To serve Gen Z consumers, financial organizations must address the challenges and opportunities of onboarding Gen Z, including this generation’s expectations for digital finance, by reengineering their processes to be more inclusive of younger clients with low or no financial history. One study shows just 47 percent of Gen Z respondents—versus 75 percent of Baby Boomers and 70 percent of Millennials—have an account with a traditional bank, credit union, neobank, or technology company.
As a result, the traditional ways of accessing credit financial services often discount or exclude these consumers. With their minimal credit history, Gen Z can return low credit scores and may be denied the financial services they want.
Embracing alternative data and AI to evaluate risk while promoting financial inclusivity
To improve credit decisioning for Gen Z, financial institutions are embracing alternative data and artificial intelligence. This generation has never known life without a smartphone or the Internet. They offer more data about themselves than other generations before because they didn’t just grow up with technology, they are full-on digital natives. This is an excellent opportunity to use alternative data for financial credit decisioning for individuals with a thin (or no) credit file.

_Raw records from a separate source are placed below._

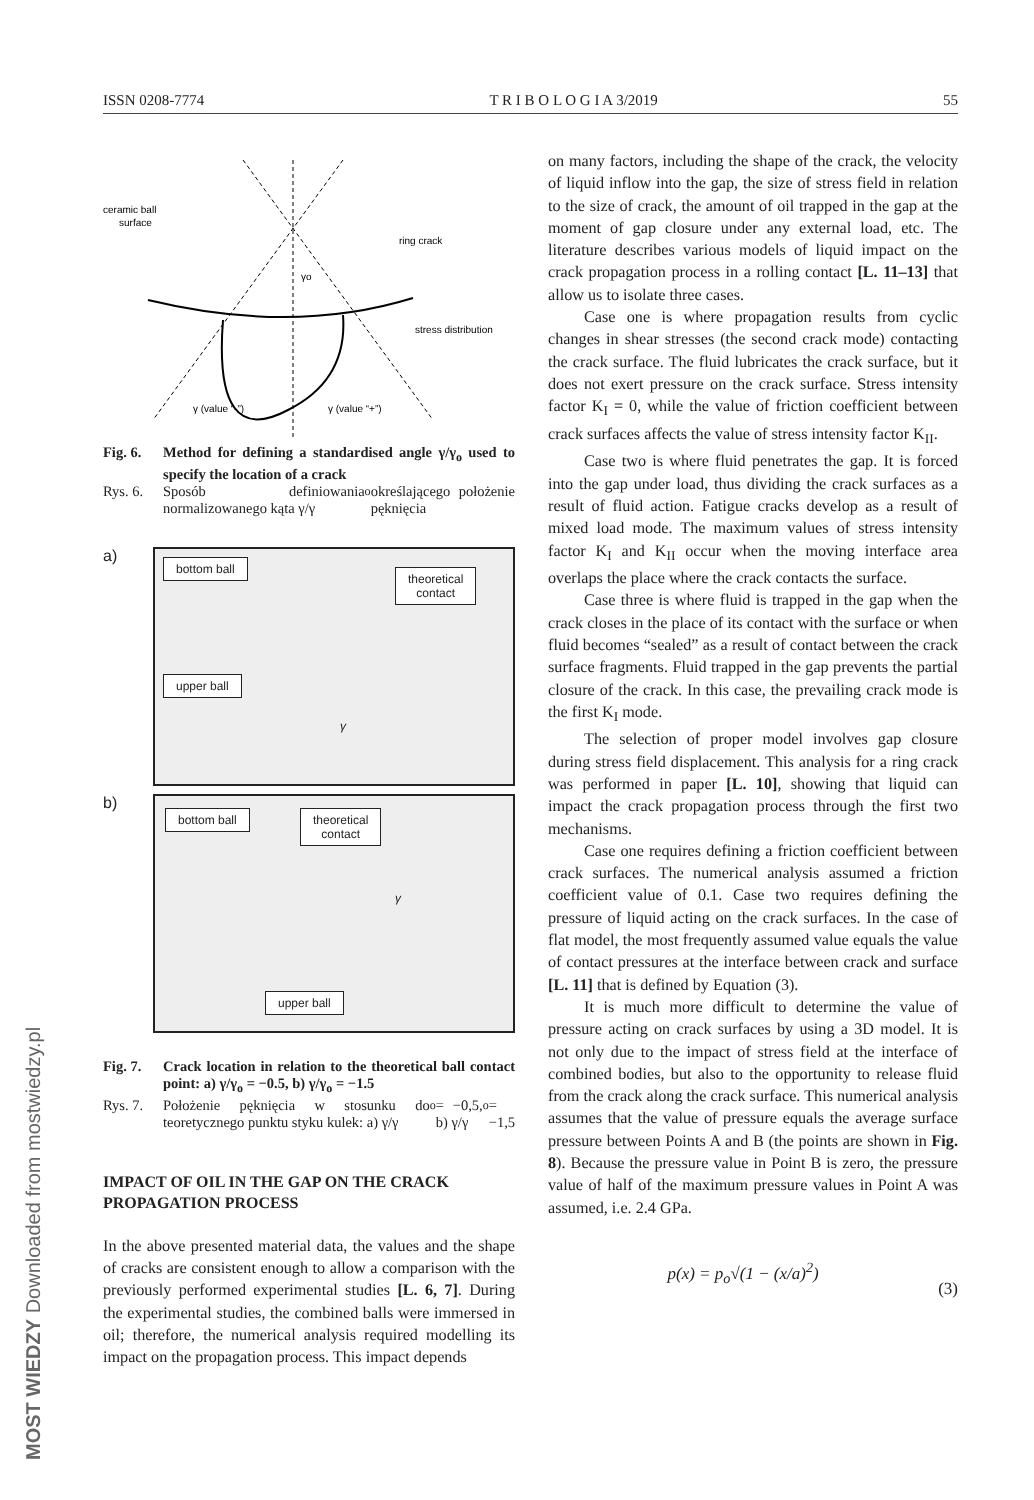ISSN 0208-7774 T R I B O L O G I A 3/2019 55
ceramic ball
surface
ring crack
stress distribution
γo
γ (value “-”)
γ (value “+”)
Fig. 6. Method for defining a standardised angle γ/γ<sub>o</sub> used to specify the location of a crack
Rys. 6. Sposób definiowania normalizowanego kąta γ/γ<sub>o</sub> określającego położenie pęknięcia
a)
bottom ball
theoretical
contact
upper ball
γ
b)
bottom ball
theoretical
contact
upper ball
γ
Fig. 7. Crack location in relation to the theoretical ball contact point: a) γ/γ<sub>o</sub> = −0.5, b) γ/γ<sub>o</sub> = −1.5
Rys. 7. Położenie pęknięcia w stosunku do teoretycznego punktu styku kulek: a) γ/γ<sub>o</sub> = −0,5, b) γ/γ<sub>o</sub> = −1,5
IMPACT OF OIL IN THE GAP ON THE CRACK PROPAGATION PROCESS
In the above presented material data, the values and the shape of cracks are consistent enough to allow a comparison with the previously performed experimental studies [L. 6, 7]. During the experimental studies, the combined balls were immersed in oil; therefore, the numerical analysis required modelling its impact on the propagation process. This impact depends
on many factors, including the shape of the crack, the velocity of liquid inflow into the gap, the size of stress field in relation to the size of crack, the amount of oil trapped in the gap at the moment of gap closure under any external load, etc. The literature describes various models of liquid impact on the crack propagation process in a rolling contact [L. 11–13] that allow us to isolate three cases.
Case one is where propagation results from cyclic changes in shear stresses (the second crack mode) contacting the crack surface. The fluid lubricates the crack surface, but it does not exert pressure on the crack surface. Stress intensity factor K<sub>I</sub> = 0, while the value of friction coefficient between crack surfaces affects the value of stress intensity factor K<sub>II</sub>.
Case two is where fluid penetrates the gap. It is forced into the gap under load, thus dividing the crack surfaces as a result of fluid action. Fatigue cracks develop as a result of mixed load mode. The maximum values of stress intensity factor K<sub>I</sub> and K<sub>II</sub> occur when the moving interface area overlaps the place where the crack contacts the surface.
Case three is where fluid is trapped in the gap when the crack closes in the place of its contact with the surface or when fluid becomes “sealed” as a result of contact between the crack surface fragments. Fluid trapped in the gap prevents the partial closure of the crack. In this case, the prevailing crack mode is the first K<sub>I</sub> mode.
The selection of proper model involves gap closure during stress field displacement. This analysis for a ring crack was performed in paper [L. 10], showing that liquid can impact the crack propagation process through the first two mechanisms.
Case one requires defining a friction coefficient between crack surfaces. The numerical analysis assumed a friction coefficient value of 0.1. Case two requires defining the pressure of liquid acting on the crack surfaces. In the case of flat model, the most frequently assumed value equals the value of contact pressures at the interface between crack and surface [L. 11] that is defined by Equation (3).
It is much more difficult to determine the value of pressure acting on crack surfaces by using a 3D model. It is not only due to the impact of stress field at the interface of combined bodies, but also to the opportunity to release fluid from the crack along the crack surface. This numerical analysis assumes that the value of pressure equals the average surface pressure between Points A and B (the points are shown in Fig. 8). Because the pressure value in Point B is zero, the pressure value of half of the maximum pressure values in Point A was assumed, i.e. 2.4 GPa.
p(x) = p<sub>o</sub>√(1 − (x/a)<sup>2</sup>) (3)
MOST WIEDZY Downloaded from mostwiedzy.pl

With it, organizations can assemble a more holistic, comprehensive view of an individual’s risk. This can include income and employment information, social media, utilities/telecom payment history and rental payments, and more.
While alternative data is a great start to really level-up credit decisioning, financial services organizations also need more automation, more sophisticated processes, more forward-looking predictions, and greater speed-to-decisioning. And to this end, they need Artificial Intelligence (AI) and machine learning.
AI, machine learning, and alternative data may have been on the credit risk decisioning “nice to have” list a few years ago. Still, fintechs and financial services organizations quickly realize that legacy technology and approaches are not up to today’s credit risk decisioning, especially when assessing the creditworthiness of Gen Z consumers and other underserved consumers such as recent immigrants.
For unbanked and underbanked consumers, AI allows organizations to support those consumers’ financial journeys. Since AI can identify patterns in a wide variety of alternative, traditional, linear, and non-linear data, it can power highly accurate decisioning, even for no-file or thin-file consumers. This vastly benefits those who can’t be easily scored via traditional methods while also helping financial institutions expand their total addressable market.
With AI, machine learning, and alternative data, financial services organizations are on their way to improved agility and confidence in credit risk modeling. In doing so, they will be more prepared to cater to up-and-coming Gen Z consumers.